Vaping emergencies may initially go unrecognized
Diagnosing EVALI—the e-cigarette, or vaping, product use associated lung injury illness that's recently garnered national attention—can be challenging. Initial symptoms may resemble pneumonia or go unrecognized, according to case analysis in the Journal of the American College of Emergency Physicians (JACEP) Open, a new open access journal.
"Electronic cigarettes and vaping products are sending thousands of smokers, especially teens, to emergency departments," said Kaitlyn Works, MD, an emergency physician with Vanderbilt University Medical Center and lead study author. "We must be crystal clear with young people: E-cigarettes and vaping products are not a healthy alternative to smoking.
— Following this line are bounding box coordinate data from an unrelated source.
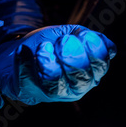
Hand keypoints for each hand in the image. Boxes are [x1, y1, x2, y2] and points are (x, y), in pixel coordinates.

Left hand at [0, 25, 115, 104]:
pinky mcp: (33, 92)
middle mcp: (78, 85)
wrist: (23, 50)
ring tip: (42, 47)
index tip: (80, 34)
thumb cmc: (52, 43)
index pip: (100, 62)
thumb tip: (102, 42)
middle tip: (62, 41)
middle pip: (82, 75)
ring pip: (56, 82)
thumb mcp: (70, 33)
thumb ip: (85, 35)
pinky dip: (26, 63)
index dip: (93, 46)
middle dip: (72, 54)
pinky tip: (23, 50)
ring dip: (49, 61)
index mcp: (92, 70)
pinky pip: (29, 80)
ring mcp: (56, 92)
They can be dangerous, cause injuries and illnesses, or even death."
The analysis, "E-cigarette, or vaping, product use associated lung injury (EVALI): a case report of a pneumonia mimic with severe leukocytosis and weight loss," details the case of a 20-year-old male with no significant medical history who was hospitalized for four days then left against medical advice, only to return to the emergency department for chest pain, fever and shortness of breath. For two weeks leading up to his emergency, he had a productive cough, fever, diarrhea, nausea and significant weight loss.
"This flu season we are seeing an additional layer of complexity—EVALI symptoms may resemble pneumonia and become more dangerous or deadly when left untreated," Dr. Works said. "A patient with EVALI may have symptoms that vary and overlap with many illnesses, making it more complicated to diagnose."
Accurate diagnoses typically include the ruling out of other infections, autoimmune disorders or other conditions. In this case, negative tests were returned for strep, HIV, hepatitis and other diseases. A camera was inserted through the patient's airway to examine the lungs and a pulmonary consultation and CT scan confirmed EVALI.
The authors also note that nearly one-third of EVALI patients require intubation and mechanical breathing help.
As of January 2020, a total of 2,602 hospitalized EVALI cases have been reported in all 50 states, DC, Puerto Rico and U.S. Virgin Islands. Fifty-seven deaths have been confirmed.
CDC has identified vitamin E acetate, a thickening agent in many e-cigarette or vaping products with THC as a "chemical of concern" among EVALI cases. CDC recommends that people do not use e-cigarette or vaping products with THC.
"The simplest way to avoid EVALI is to avoid these products," Dr. Works said.